Freedom Flotilla sequestrata da Israele: a bordo infermieri e operatori sanitari diretti a Gaza

Scritto il 08/10/2025
da Silvia Fabbri

La nave medica “Conscience”, con a bordo oltre cento operatori sanitari tra infermieri, medici e volontari internazionali, è stata sequestrata in acque internazionali dalle forze israeliane mentre era diretta verso Gaza con aiuti e materiale sanitario. L’imbarcazione faceva parte della Freedom Flotilla, missione civile partita dall’Italia per sostenere gli ospedali al collasso nella Striscia. Secondo gli organizzatori l’azione, avvenuta a circa 120 miglia dalla costa, viola il diritto marittimo e i principi di neutralità sanitaria sanciti dalle Convenzioni di Ginevra. Le reti umanitarie chiedono l’intervento delle istituzioni europee e dell’ONU per il rilascio degli equipaggi e la tutela del diritto all’assistenza medica nei conflitti.

La nuova Flotilla umanitaria

abbordaggio freedom flotilla

Frame del video diffuso dall'equipaggio della Freedom Flotilla durante il sequestro.

Nove imbarcazioni partite da Catania e Otranto, coordinate dalle reti internazionali Freedom Flotilla Coalition e Thousand Madleens to Gaza, avevano lasciato le coste italiane nei giorni scorsi con a bordo operatori sanitari, giornalisti e attivisti di 30 Paesi diversi.

Il convoglio trasportava aiuti umanitari, cibo, dispositivi medici e materiale sanitario destinati agli ospedali della Striscia, oggi quasi del tutto fuori uso a causa dei bombardamenti.

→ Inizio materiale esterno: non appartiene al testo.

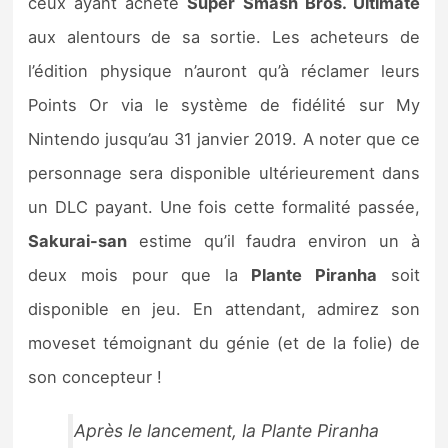
ceux ayant acheté
Super Smash Bros. Ultimate
aux alentours de sa sortie. Les acheteurs de
l’édition physique n’auront qu’à réclamer leurs
Points Or via le système de fidélité sur My
Nintendo jusqu’au 31 janvier 2019. A noter que ce
personnage sera disponible ultérieurement dans
un DLC payant. Une fois cette formalité passée,
Sakurai-san
estime qu’il faudra environ un à
deux mois pour que la
Plante Piranha
soit
disponible en jeu. En attendant, admirez son
moveset témoignant du génie (et de la folie) de
son concepteur !
Après le lancement, la Plante Piranha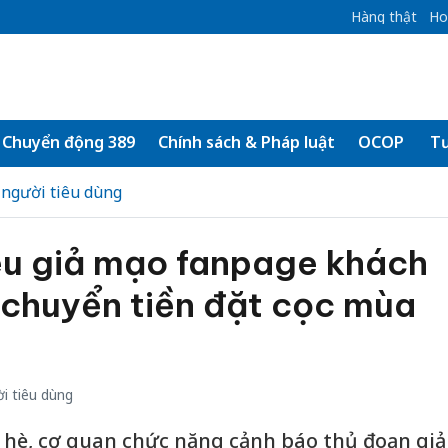
Hàng thật
Ho
Chuyển động 389
Chính sách & Pháp luật
OCOP
Tư
 người tiêu dùng
êu giả mạo fanpage khách
 chuyển tiền đặt cọc mùa
i tiêu dùng
h hè, cơ quan chức năng cảnh báo thủ đoạn giả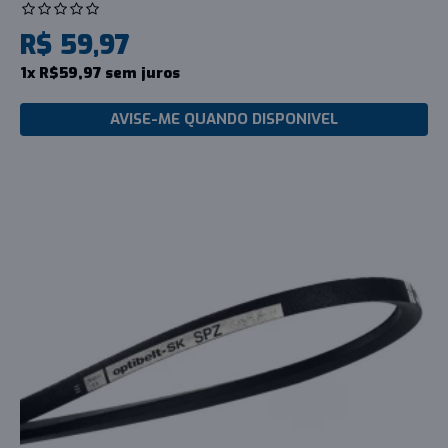
R$ 59,97
1x R$59,97 sem juros
AVISE-ME QUANDO DISPONIVEL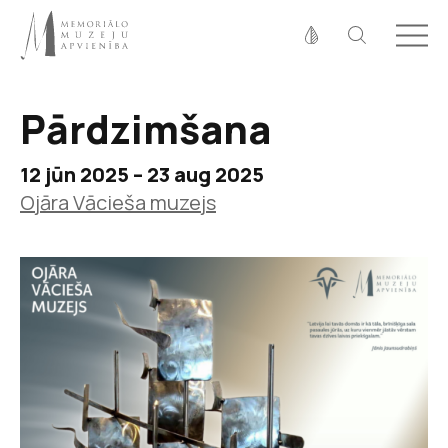
Fonta izmērs
100%
125%
150%
Pārdzimšana
Kontrasts
12 jūn 2025 – 23 aug 2025
Ojāra Vācieša muzejs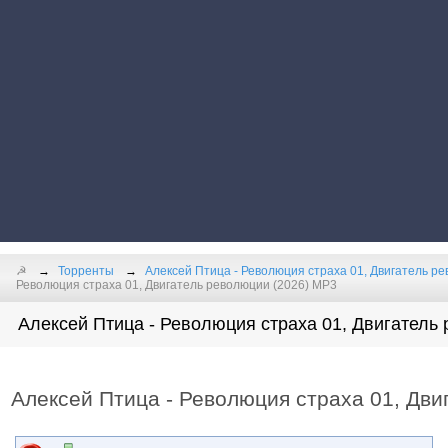
☭
Торренты
Алексей Птица - Революция страха 01, Двигатель ре
Революция страха 01, Двигатель революции (2026) MP3
Алексей Птица - Революция страха 01, Двигатель 
Алексей Птица - Революция страха 01, Дви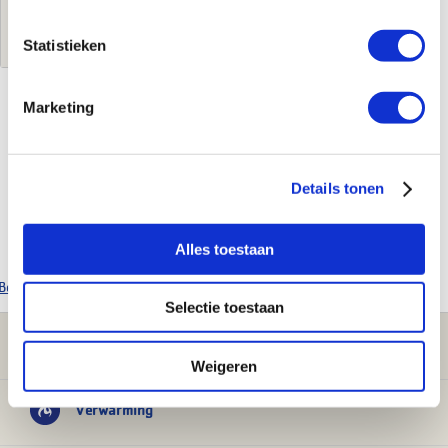
Log in voor jouw prijs
Statistieken
Marketing
Kenmerken
Merk
Remeha
Details tonen
Leverancierscode
7717436
EAN-Code
3661238743045
Product soort
Aansluitset
Alles toestaan
Bekijk alle Remeha producten
Selectie toestaan
Klantenservice
Weigeren
Verwarming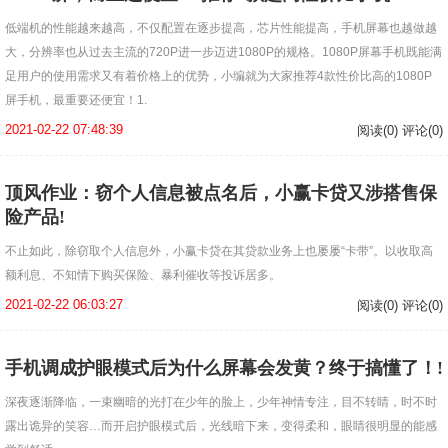
低端机的性能越来越高，不仅配置在逐步提高，芯片性能提高，手机屏幕也越做越
大，分辨率也从过去主流的720P进一步迈进1080P的规格。1080P屏幕手机既能满
足用户的使用需求又有着价格上的优势，小编就为大家推荐4款性价比高的1080P
屏手机，最重要还便宜！1.
2021-02-22 07:48:39
阅读(0) 评论(0)
​顶风作业：窃个人信息被点名后，小赢卡贷又涉搭售保
险产品!
不止如此，除窃取个人信息外，小赢卡贷在其贷款业务上也屡屡“卡带”。以收取高
额利息、不知情下购买保险、暴利催收等投诉居多。
2021-02-22 06:03:27
阅读(0) 评论(0)
手机调成护眼模式后为什么屏幕会发黄？终于搞懂了！!
深夜逐渐降临，一束幽暗的光打在少年的脸上，少年神情专注，目不转睛，时不时
露出诡异的笑容…而开启护眼模式后，光线暗下来，变得柔和，眼睛很明显的能感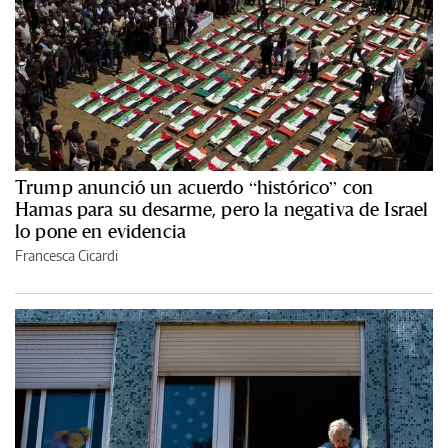
Trump anunció un acuerdo “histórico” con
Hamas para su desarme, pero la negativa de Israel
lo pone en evidencia
Francesca Cicardi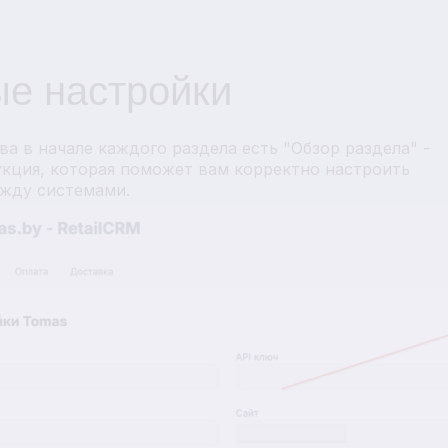
е настройки
ва в начале каждого раздела есть "Обзор раздела" -
укция, которая поможет вам корректно настроить
жду системами.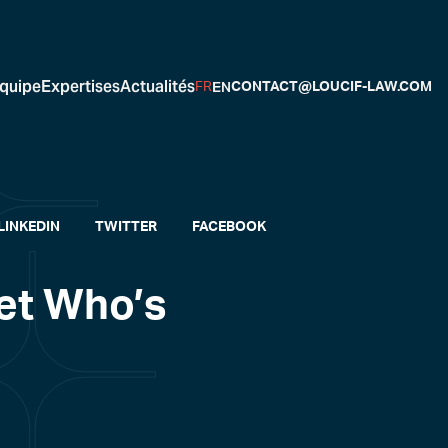
quipe
Expertises
Actualités
EN
FR
CONTACT@LOUCIF-LAW.COM
LINKEDIN
TWITTER
FACEBOOK
 et Who’s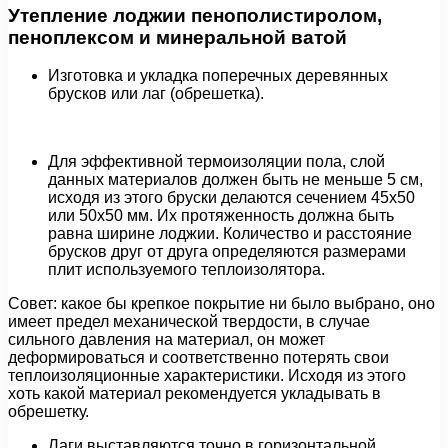
Утепление лоджии пенополистиролом,
пеноплексом и минеральной ватой
Изготовка и укладка поперечных деревянных
брусков или лаг (обрешетка).
Для эффективной термоизоляции пола, слой
данных материалов должен быть не меньше 5 см,
исходя из этого бруски делаются сечением 45х50
или 50х50 мм. Их протяженность должна быть
равна ширине лоджии. Количество и расстояние
брусков друг от друга определяются размерами
плит используемого теплоизолятора.
Совет: какое бы крепкое покрытие ни было выбрано, оно
имеет предел механической твердости, в случае
сильного давления на материал, он может
деформироваться и соответственно потерять свои
теплоизоляционные характеристики. Исходя из этого
хоть какой материал рекомендуется укладывать в
обрешетку.
Лаги выставляются точно в горизонтальной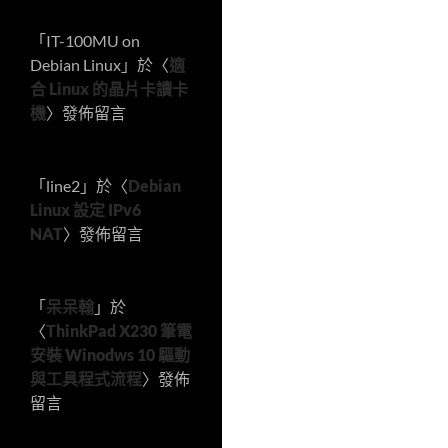
「
IT-100MU on
Debian Linux
」於〈
適
合 Linux 的晶片卡讀卡
機
〉發佈留言
「
line2
」於〈
Debian
Linux 設定 IPv6
NAT
〉發佈留言
「
呆呆翰
」於
〈
ThinkPad X230 筆電
安裝 Winodws 10 驅動
與工具程式流程
〉發佈
留言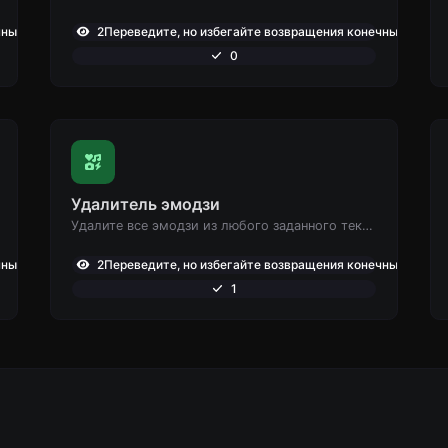
ных точек: ,801
2Переведите, но избегайте возвращения конечных точек: 
0
Удалитель эмодзи
Удалите все эмодзи из любого заданного текста легко.
ных точек: ,756
2Переведите, но избегайте возвращения конечных точек: 
1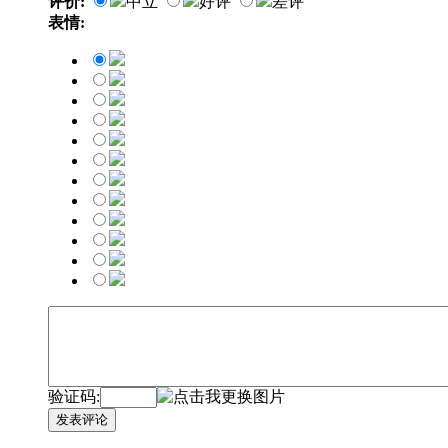
评价:
中立
好评
差评
表情:
验证码:
发表评论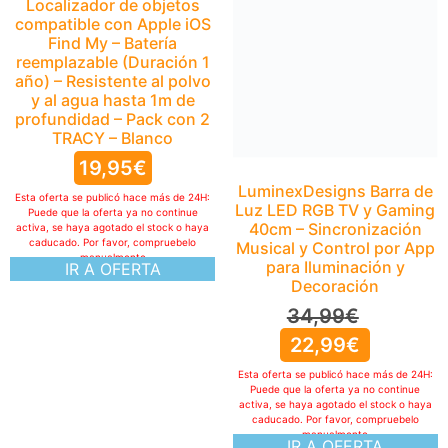
Localizador de objetos
compatible con Apple iOS
Find My – Batería
reemplazable (Duración 1
año) – Resistente al polvo
y al agua hasta 1m de
profundidad – Pack con 2
TRACY – Blanco
19,95
€
LuminexDesigns Barra de
Esta oferta se publicó hace más de 24H:
Luz LED RGB TV y Gaming
Puede que la oferta ya no continue
40cm – Sincronización
activa, se haya agotado el stock o haya
caducado. Por favor, compruebelo
Musical y Control por App
manualmente
para Iluminación y
IR A OFERTA
Decoración
34,99
€
22,99
€
Esta oferta se publicó hace más de 24H:
Puede que la oferta ya no continue
activa, se haya agotado el stock o haya
caducado. Por favor, compruebelo
manualmente
IR A OFERTA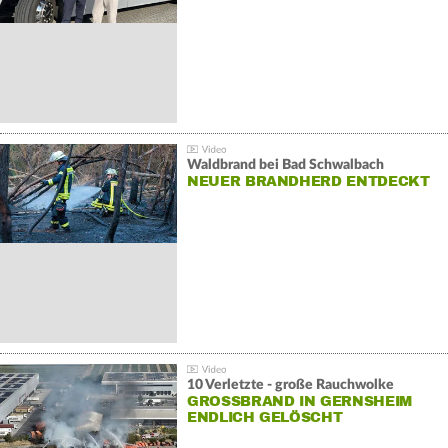
Waldbrand bei Bad Schwalbach
NEUER BRANDHERD ENTDECKT
10 Verletzte - große Rauchwolke
GROSSBRAND IN GERNSHEIM E
NDLICH GELÖSCHT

L’ammiraglia della missione, la “Conscience”, era considerata una vera e propria “nave medica”, lunga 68 metri, equipaggiata per garantire assistenza di base e trasporto di forniture cliniche.

Medici e infermieri tra l’equipaggio

Sulla “Conscience” si trovavano circa 100 operatori sanitari, tra cui medici, infermieri e personale di supporto provenienti da Europa, Asia e Medio Oriente.

Secondo gli organizzatori, l’obiettivo era raggiungere la Striscia e consegnare aiuti direttamente agli ospedali di Khan Yunis e Rafah, dove la carenza di farmaci e attrezzature ha portato alla sospensione di quasi tutte le attività chirurgiche.

Un’azione che solleva questioni di diritto internazionale

L’attacco in mare aperto ha riacceso il dibattito sulla legalità del blocco navale israeliano, in vigore dal 2007. Secondo le Convenzioni di Ginevra e la Corte Internazionale di Giustizia, il blocco di un territorio civile non può impedire il passaggio di aiuti umanitari né criminalizzare il personale sanitario che partecipa a missioni di soccorso.

Le organizzazioni promotrici chiedono l’intervento delle Nazioni Unite e dell’Unione Europea per garantire la liberazione degli equipaggi e il rispetto del diritto umanitario. Si tratta di un’azione che va oltre la difesa militare: colpire chi porta cure è una violazione dei principi fondamentali della neutralità sanitaria spiegano.

Tra diplomazia e silenzi

Il Ministero degli Esteri israeliano ha confermato il fermo e annunciato che gli equipaggi sono in buone condizioni e saranno rimpatriati, ma ha ribadito che la missione violava il blocco legittimo su Gaza.

Le organizzazioni umanitarie parlano invece di “azione piratesca” e chiedono un’indagine indipendente sul sequestro.

Sul piano politico, la vicenda si intreccia con i nuovi negoziati di pace in Egitto tra Israele, Stati Uniti e Hamas, mentre l’Onu denuncia “il continuo aggravarsi della crisi umanitaria, con donne e bambini che pagano il prezzo più alto del conflitto”.

Un gesto di solidarietà civile

La Freedom Flotilla, nata nel 2010 dopo l’uccisione di 10 attivisti sulla nave turca Mavi Marmara, si definisce “un movimento internazionale di resistenza non violenta”.

Per i volontari coinvolti, tra cui numerosi operatori sanitari italiani, la navigazione verso Gaza rappresenta un atto di solidarietà civile, ma anche una forma di testimonianza professionale: portare cure dove l’accesso alla salute è negato.